(Extracted page text data)

++++++++

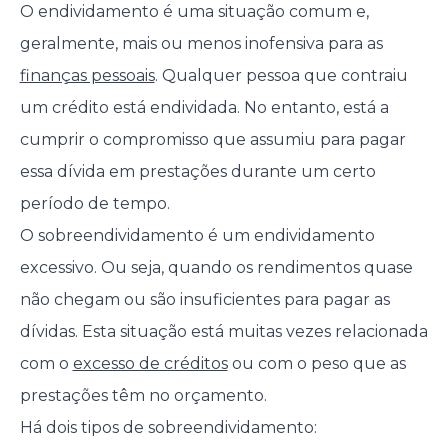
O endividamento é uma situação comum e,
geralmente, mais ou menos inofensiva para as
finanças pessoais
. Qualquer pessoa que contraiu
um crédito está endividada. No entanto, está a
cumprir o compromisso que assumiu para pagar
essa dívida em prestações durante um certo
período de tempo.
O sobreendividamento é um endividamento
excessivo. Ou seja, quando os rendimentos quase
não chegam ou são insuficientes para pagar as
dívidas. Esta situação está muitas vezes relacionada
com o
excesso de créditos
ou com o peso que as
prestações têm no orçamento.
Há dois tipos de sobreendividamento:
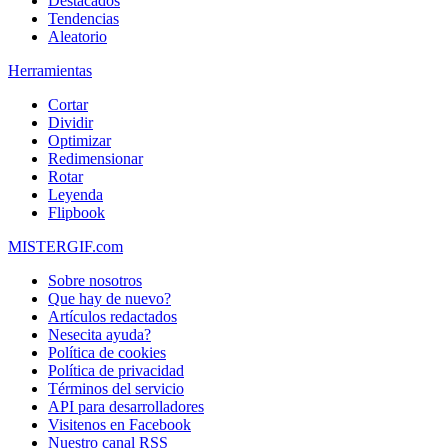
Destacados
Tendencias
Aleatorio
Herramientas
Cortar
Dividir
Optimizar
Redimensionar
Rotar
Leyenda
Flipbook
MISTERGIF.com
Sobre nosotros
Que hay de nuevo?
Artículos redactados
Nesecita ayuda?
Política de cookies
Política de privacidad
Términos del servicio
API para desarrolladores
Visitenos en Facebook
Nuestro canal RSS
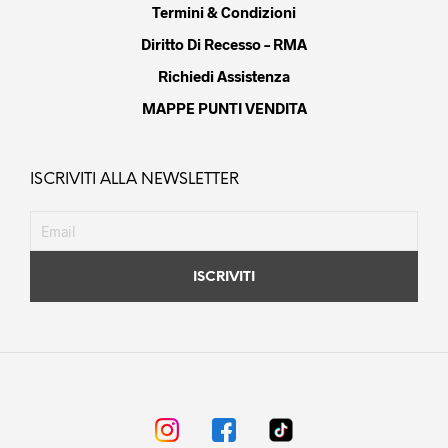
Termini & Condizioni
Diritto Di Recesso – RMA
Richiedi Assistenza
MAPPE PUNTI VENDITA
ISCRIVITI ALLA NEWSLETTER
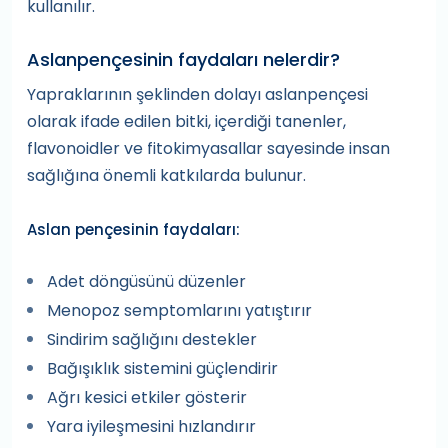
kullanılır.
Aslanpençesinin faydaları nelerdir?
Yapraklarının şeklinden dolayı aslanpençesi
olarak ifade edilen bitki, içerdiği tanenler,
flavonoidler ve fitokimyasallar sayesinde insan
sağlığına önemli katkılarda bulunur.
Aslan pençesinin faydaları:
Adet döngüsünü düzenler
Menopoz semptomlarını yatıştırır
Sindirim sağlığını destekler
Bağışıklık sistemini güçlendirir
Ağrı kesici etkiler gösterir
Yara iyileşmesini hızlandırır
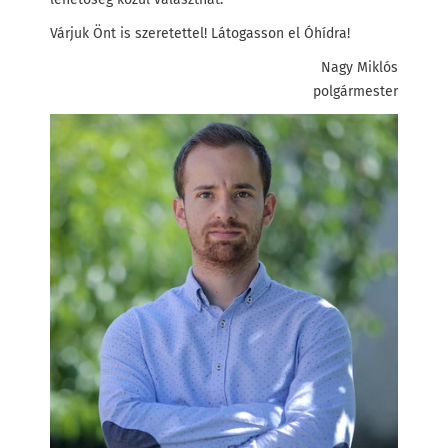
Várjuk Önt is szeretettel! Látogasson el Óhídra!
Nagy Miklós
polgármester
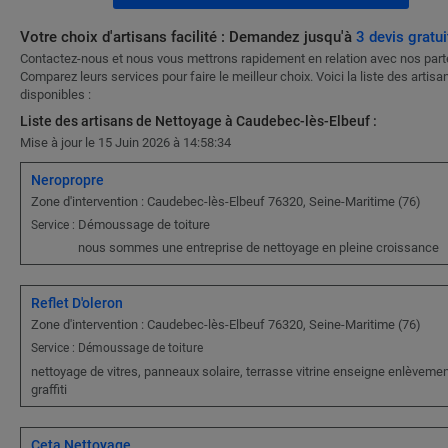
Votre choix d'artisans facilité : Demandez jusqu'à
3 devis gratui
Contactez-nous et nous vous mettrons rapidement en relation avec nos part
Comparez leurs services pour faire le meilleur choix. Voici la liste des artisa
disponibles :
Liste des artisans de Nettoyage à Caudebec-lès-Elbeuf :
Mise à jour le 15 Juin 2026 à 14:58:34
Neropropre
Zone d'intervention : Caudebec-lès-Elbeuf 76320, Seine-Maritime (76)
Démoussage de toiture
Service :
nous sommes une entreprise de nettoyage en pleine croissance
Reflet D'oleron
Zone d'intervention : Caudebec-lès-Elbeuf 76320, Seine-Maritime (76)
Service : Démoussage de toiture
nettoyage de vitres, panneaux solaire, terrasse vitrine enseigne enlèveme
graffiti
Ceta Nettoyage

++++++++

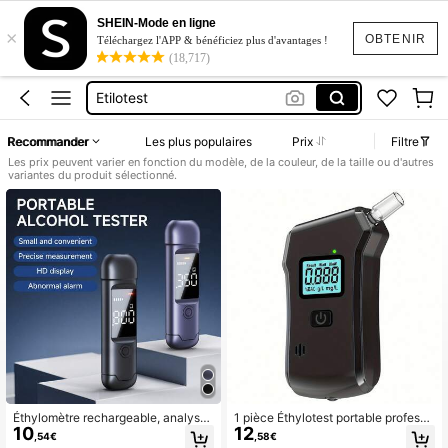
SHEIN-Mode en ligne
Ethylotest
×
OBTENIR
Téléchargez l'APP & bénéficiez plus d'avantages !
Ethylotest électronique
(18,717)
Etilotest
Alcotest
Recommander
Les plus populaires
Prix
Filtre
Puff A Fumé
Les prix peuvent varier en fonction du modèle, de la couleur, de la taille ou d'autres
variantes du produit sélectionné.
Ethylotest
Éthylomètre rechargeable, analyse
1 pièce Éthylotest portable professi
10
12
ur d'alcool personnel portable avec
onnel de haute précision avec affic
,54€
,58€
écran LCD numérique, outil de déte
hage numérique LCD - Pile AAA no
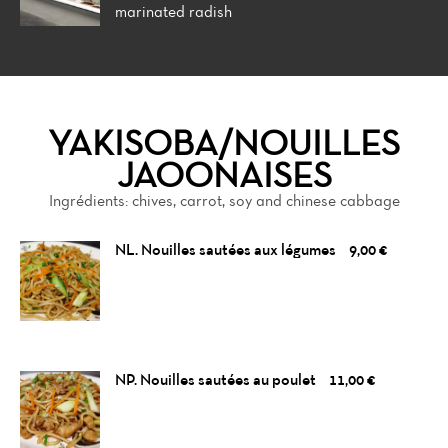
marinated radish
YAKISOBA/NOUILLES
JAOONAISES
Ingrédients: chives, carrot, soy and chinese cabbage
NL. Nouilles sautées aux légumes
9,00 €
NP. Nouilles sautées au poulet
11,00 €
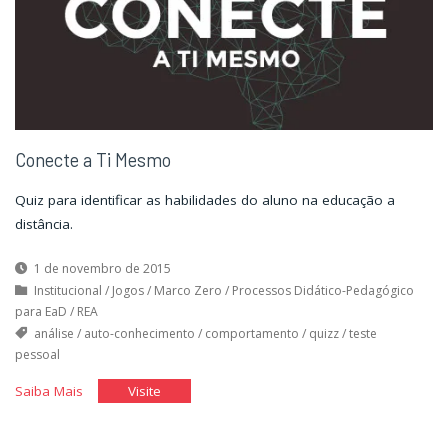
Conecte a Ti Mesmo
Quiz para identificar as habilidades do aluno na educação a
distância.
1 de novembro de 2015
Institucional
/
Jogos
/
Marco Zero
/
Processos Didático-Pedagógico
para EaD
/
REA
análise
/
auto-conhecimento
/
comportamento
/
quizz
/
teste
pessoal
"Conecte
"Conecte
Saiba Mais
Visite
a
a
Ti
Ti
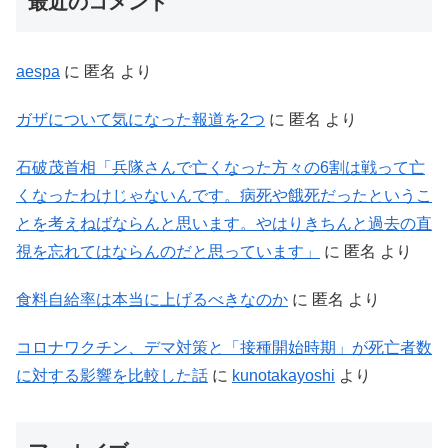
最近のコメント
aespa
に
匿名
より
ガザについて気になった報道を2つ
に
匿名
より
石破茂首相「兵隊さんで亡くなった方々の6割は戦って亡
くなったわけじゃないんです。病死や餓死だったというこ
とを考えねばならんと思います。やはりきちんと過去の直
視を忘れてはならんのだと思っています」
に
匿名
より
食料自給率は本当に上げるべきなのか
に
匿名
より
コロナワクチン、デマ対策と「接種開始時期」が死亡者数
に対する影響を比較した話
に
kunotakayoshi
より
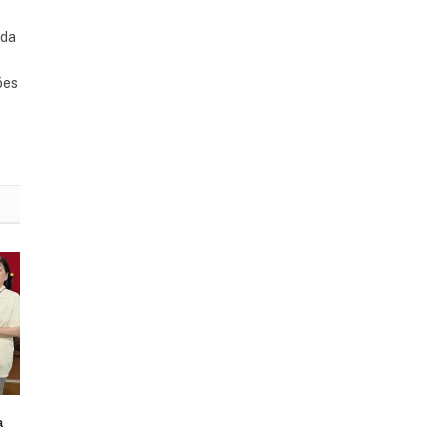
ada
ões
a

++++++++

Your assignment:
Go to the line above holding "O endividamento é", then copy exactly each line down to and including the one holding "olarak ifade edilen", leaving pictures out.

Your response:
O endividamento é uma situação comum e,
geralmente, mais ou menos inofensiva para as
finanças pessoais
. Qualquer pessoa que contraiu
um crédito está endividada. No entanto, está a
cumprir o compromisso que assumiu para pagar
essa dívida em prestações durante um certo
período de tempo.
O sobreendividamento é um endividamento
excessivo. Ou seja, quando os rendimentos quase
não chegam ou são insuficientes para pagar as
dívidas. Esta situação está muitas vezes relacionada
com o
excesso de créditos
ou com o peso que as
prestações têm no orçamento.
Há dois tipos de sobreendividamento:
Destacados
Tendencias
Aleatorio
Herramientas
Cortar
Dividir
Optimizar
Redimensionar
Rotar
Leyenda
Flipbook
MISTERGIF.com
Sobre nosotros
Que hay de nuevo?
Artículos redactados
Nesecita ayuda?
Política de cookies
Política de privacidad
Términos del servicio
API para desarrolladores
Visitenos en Facebook
Nuestro canal RSS
Termini & Condizioni
Diritto Di Recesso – RMA
Richiedi Assistenza
MAPPE PUNTI VENDITA
ISCRIVITI ALLA NEWSLETTER
kullanılır.
Aslanpençesinin faydaları nelerdir?
Yapraklarının şeklinden dolayı aslanpençesi
olarak ifade edilen bitki, içerdiği tanenler,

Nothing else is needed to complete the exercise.